Mexican authorities said they've found human remains in Tijuana, tied to a man called the "Stew Maker," who allegedly dissolved more than 300 people in acid.
The discovery was made on land in eastern Tijuana. Authorities said they found bone fragments and teeth on one of the lots where Santiago Meza, known as "el Pozolero," said he liquified bodies in lye.
Mexican authorities arrested Meza more than two years ago. Meza confessed that the hundreds of bodies he dissolved were people that Tijuana drug-gang bosses had murdered. Meza 's job was to help get rid of the evidence. Though, the fragments investigators discovered may be Meza's leftovers.
The find gave hope to the families of people searching for disappeared relatives. Authorities expect to have DNA results in about six weeks.
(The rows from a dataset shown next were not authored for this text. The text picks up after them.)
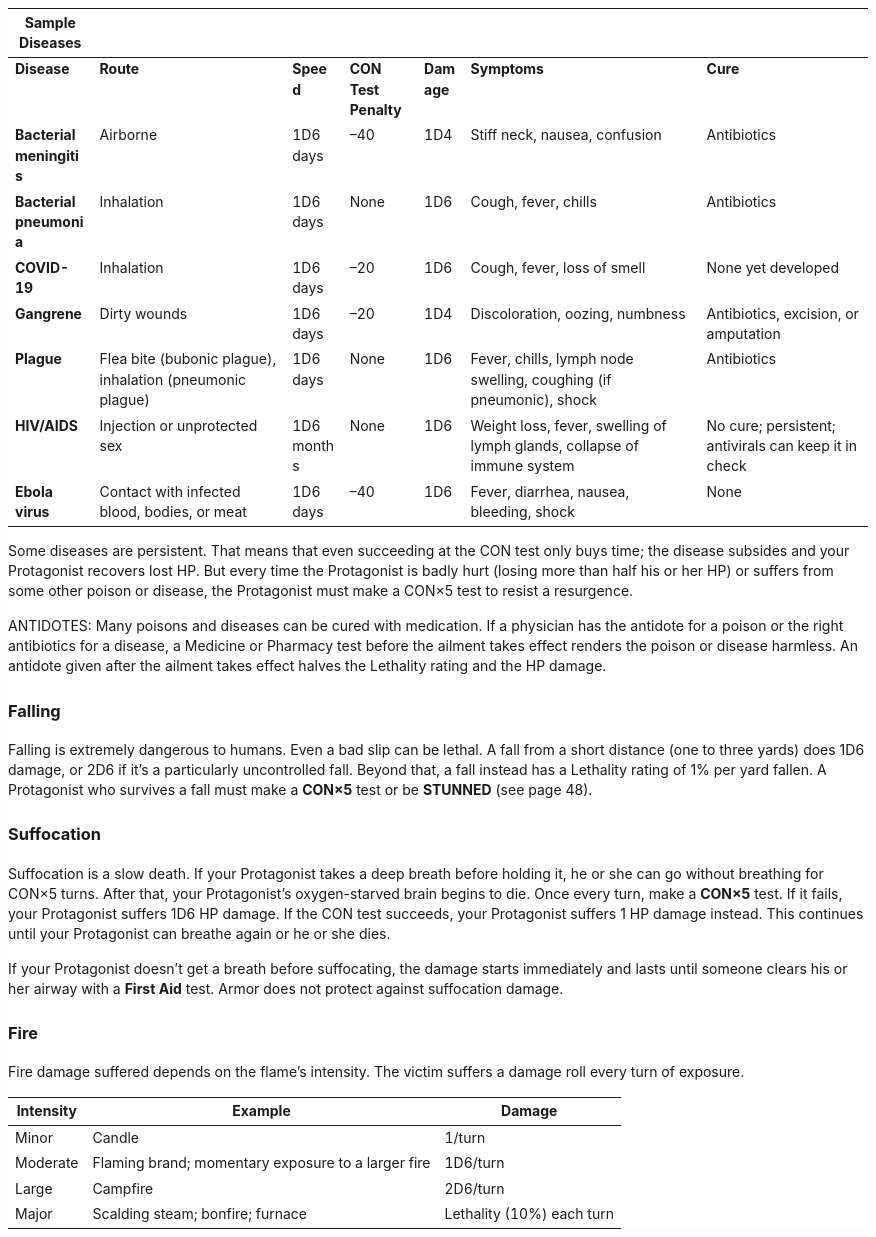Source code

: |Sample Diseases |   |   |   |   |   |   |
|---|---|---|---|---|---|---|
|**Disease**|**Route**|**Speed**|**CON Test Penalty**|**Damage**|**Symptoms**|**Cure**|
|**Bacterial meningitis**|Airborne|1D6 days|–40|1D4|Stiff neck, nausea, confusion|Antibiotics|
|**Bacterial pneumonia**|Inhalation|1D6 days|None|1D6|Cough, fever, chills|Antibiotics|
|**COVID-19**|Inhalation|1D6 days|–20|1D6|Cough, fever, loss of smell|None yet developed|
|**Gangrene**|Dirty wounds|1D6 days|–20|1D4|Discoloration, oozing, numbness|Antibiotics, excision, or amputation|
|**Plague**|Flea bite (bubonic plague), inhalation (pneumonic plague)|1D6 days|None|1D6|Fever, chills, lymph node swelling, coughing (if pneumonic), shock|Antibiotics|
|**HIV/AIDS**|Injection or unprotected sex|1D6 months|None|1D6|Weight loss, fever, swelling of lymph glands, collapse of immune system|No cure; persistent; antivirals can keep it in check|
|**Ebola virus**|Contact with infected blood, bodies, or meat|1D6 days|–40|1D6|Fever, diarrhea, nausea, bleeding, shock|None|

Some diseases are persistent. That means that even succeeding at the CON test only buys time; the disease subsides and your Protagonist recovers lost HP. But every time the Protagonist is badly hurt (losing more than half his or her HP) or suffers from some other poison or disease, the Protagonist must make a CON×5 test to resist a resurgence.

ANTIDOTES: Many poisons and diseases can be cured with medication. If a physician has the antidote for a poison or the right antibiotics for a disease, a Medicine or Pharmacy test before the ailment takes effect renders the poison or disease harmless. An antidote given after the ailment takes effect halves the Lethality rating and the HP damage.

### Falling

Falling is extremely dangerous to humans. Even a bad slip can be lethal. A fall from a short distance (one to three yards) does 1D6 damage, or 2D6 if it’s a particularly uncontrolled fall. Beyond that, a fall instead has a Lethality rating of 1% per yard fallen. A Protagonist who survives a fall must make a **CON×5** test or be **STUNNED** (see page 48).

### Suffocation

Suffocation is a slow death. If your Protagonist takes a deep breath before holding it, he or she can go without breathing for CON×5 turns. After that, your Protagonist’s oxygen-starved brain begins to die. Once every turn, make a **CON×5** test. If it fails, your Protagonist suffers 1D6 HP damage. If the CON test succeeds, your Protagonist suffers 1 HP damage instead. This continues until your Protagonist can breathe again or he or she dies.

If your Protagonist doesn’t get a breath before suffocating, the damage starts immediately and lasts until someone clears his or her airway with a **First Aid** test. Armor does not protect against suffocation damage.

### Fire

Fire damage suffered depends on the flame’s intensity. The victim suffers a damage roll every turn of exposure.

| Intensity | Example | Damage |
| ---- | ---- | ---- |
| Minor | Candle | 1/turn |
| Moderate | Flaming brand; momentary exposure to a larger fire | 1D6/turn |
| Large | Campfire | 2D6/turn |
| Major | Scalding steam; bonfire; furnace | Lethality (10%) each turn |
A citizens group in Tijuana, that advocates for the families of people who have vanished, and has created a database documenting hundreds of cases, urges anyone missing a loved one to come forward.
Meanwhile, the investigative team working to exhume remains in Tijuana had to leave suddenly to attend to a mass grave in the border state of Tamaulipas, south of Brownsville, Texas.
Authorities say they've found more than 70 bodies there.
It is expected that the investigative team will return to Tijuana in May, to resume the search for human remains on land "el Pozolero" said he used.